**EXERCISE DESCRIPTION:**
Could you rewrite every row below, switching "scientific name" to "species" wherever it appears and keeping everything else unchanged? Leave the pictures out of your answer.
— begin DATA SHOWN —
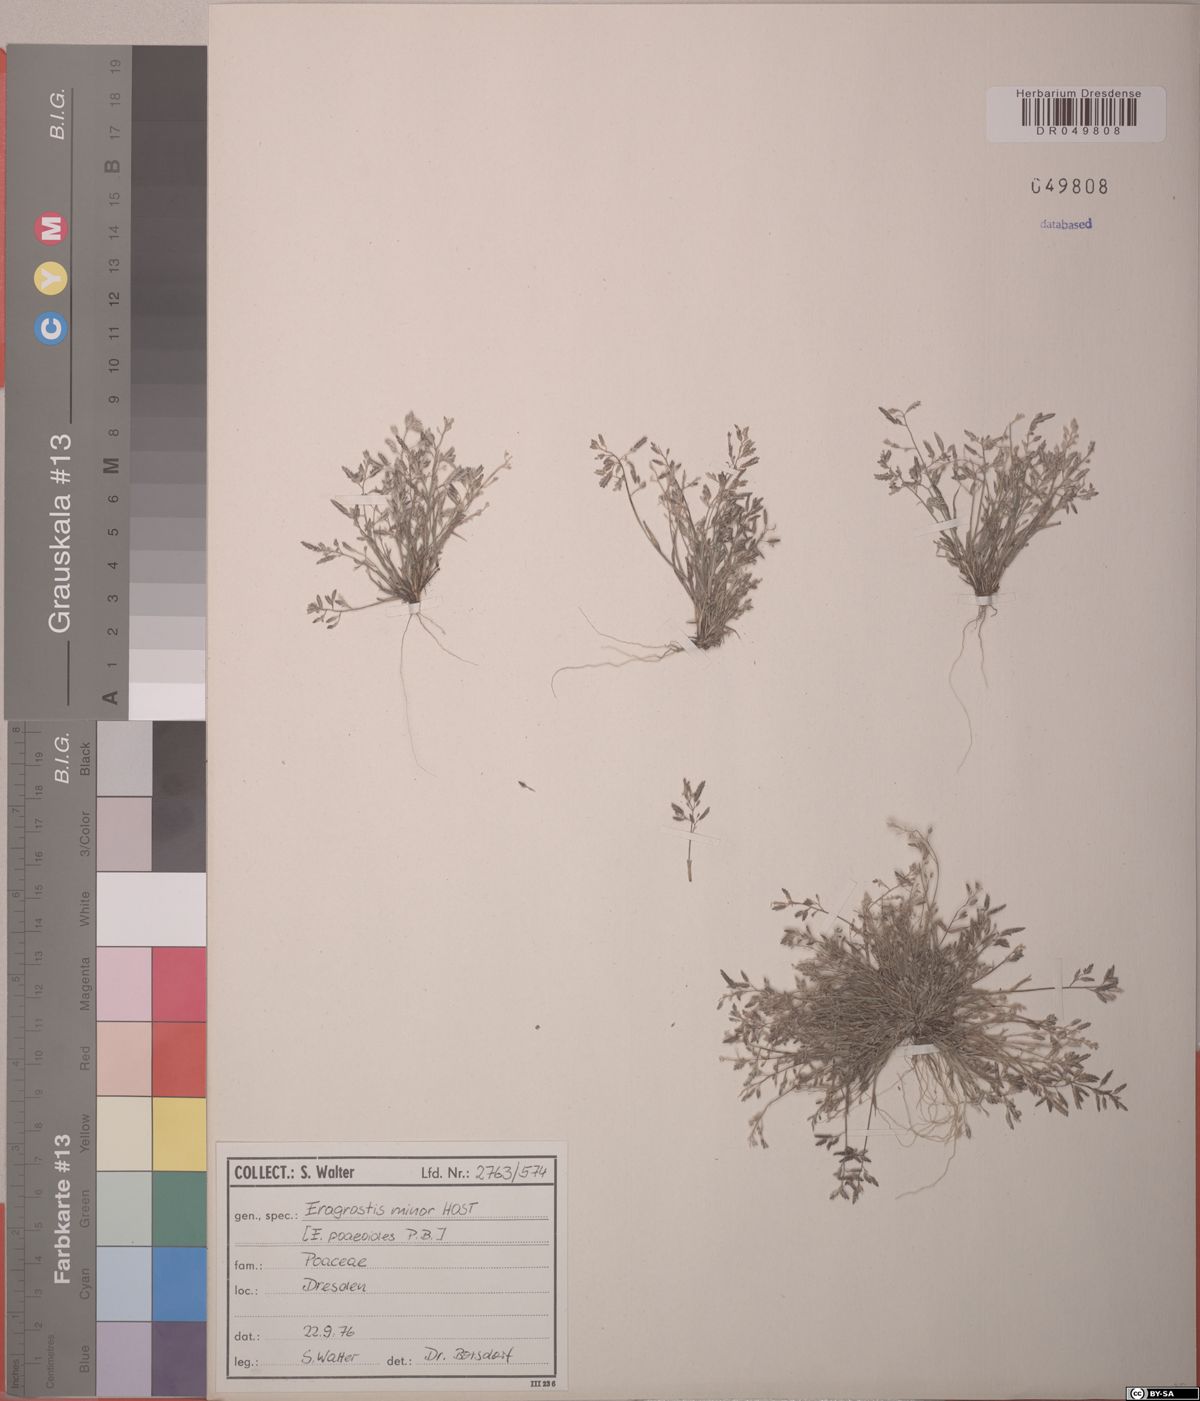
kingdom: Plantae
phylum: Tracheophyta
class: Liliopsida
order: Poales
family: Poaceae
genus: Eragrostis
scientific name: Eragrostis minor
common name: Small love-grass
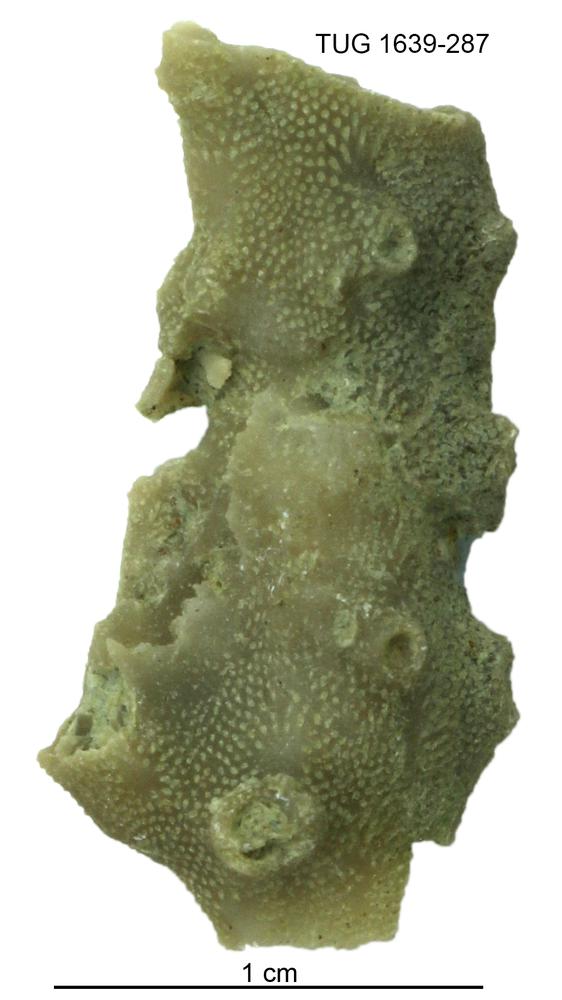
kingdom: Animalia
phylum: Bryozoa
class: Stenolaemata
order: Cystoporida
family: Fistuliporidae
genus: Fistulipora
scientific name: Fistulipora przhidolensis
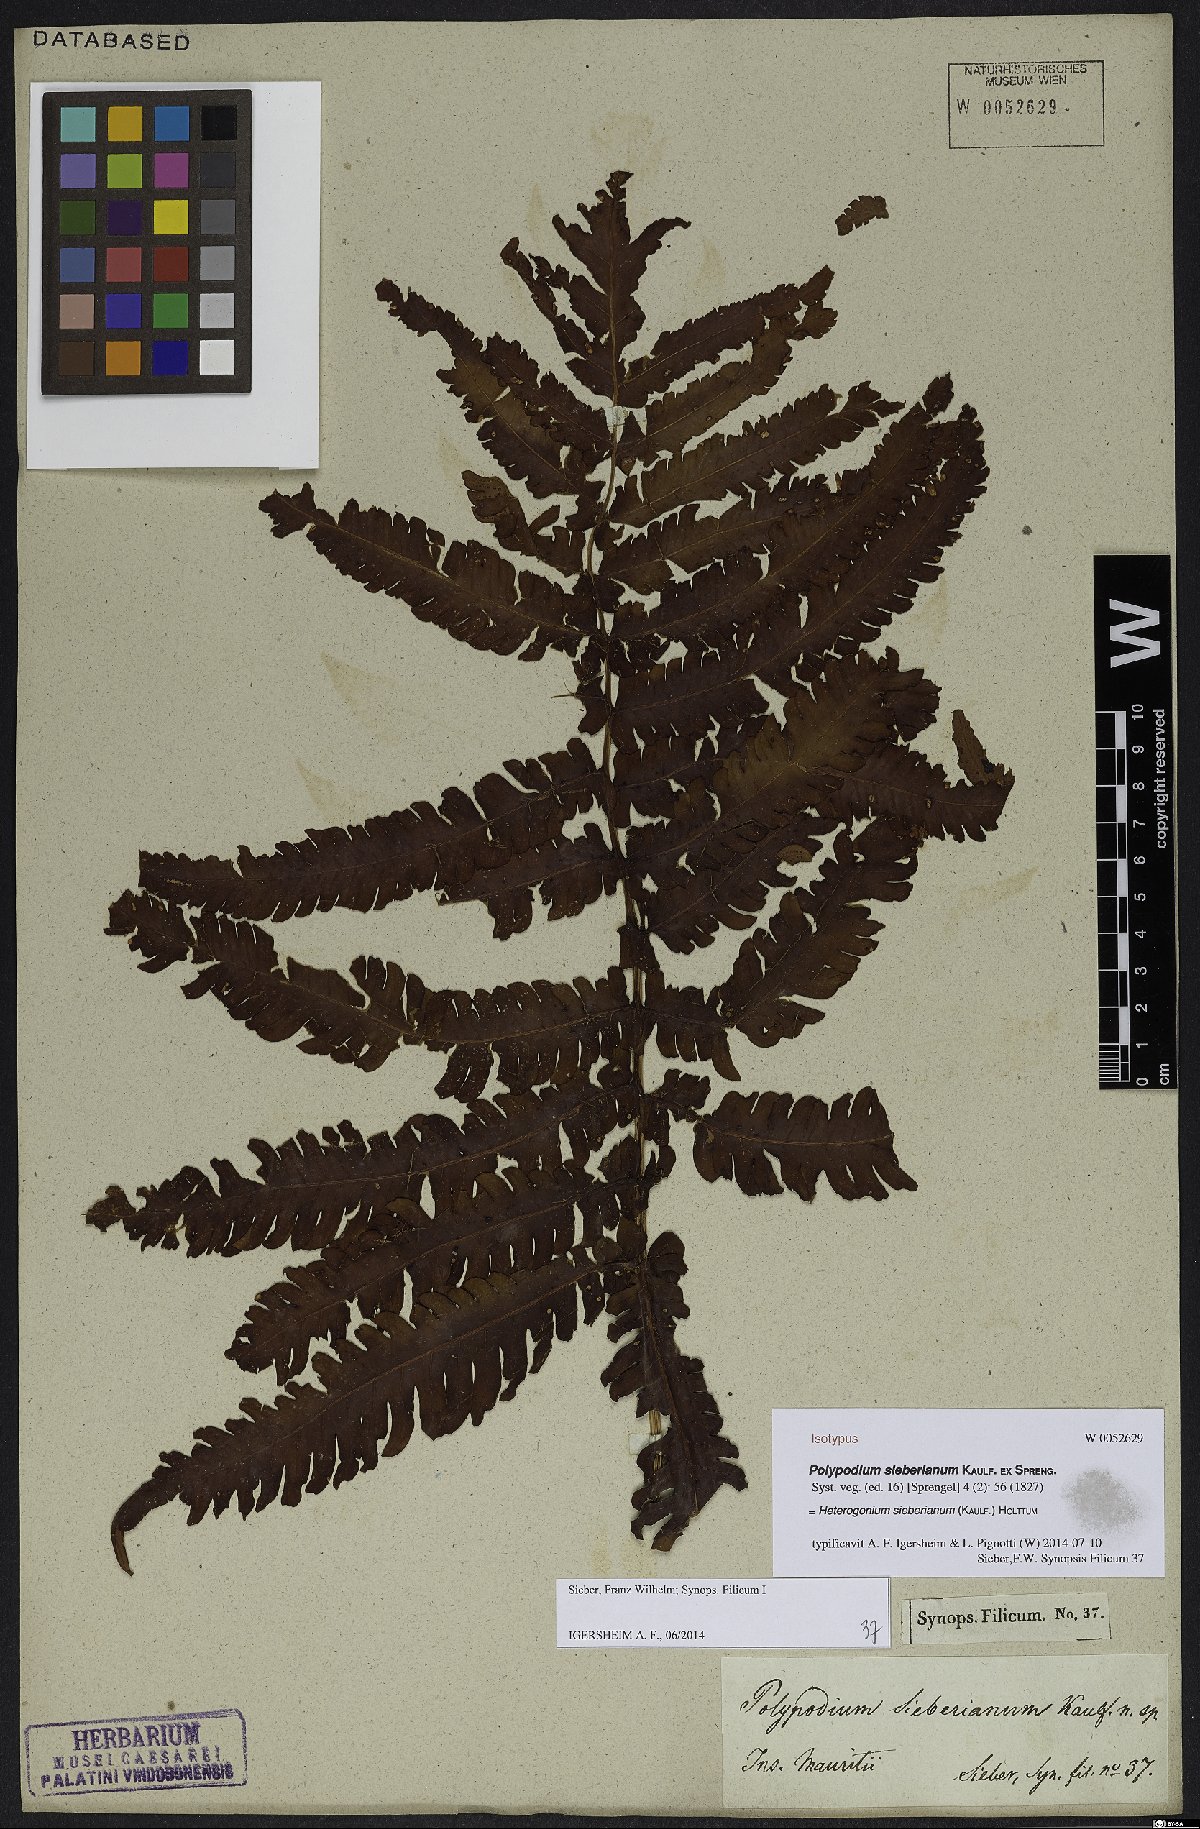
— end DATA SHOWN —
**FINAL RESULT:**
kingdom: Plantae
phylum: Tracheophyta
class: Liliopsida
order: Poales
family: Poaceae
genus: Eragrostis
species: Eragrostis minor
common name: Small love-grass
kingdom: Animalia
phylum: Bryozoa
class: Stenolaemata
order: Cystoporida
family: Fistuliporidae
genus: Fistulipora
species: Fistulipora przhidolensis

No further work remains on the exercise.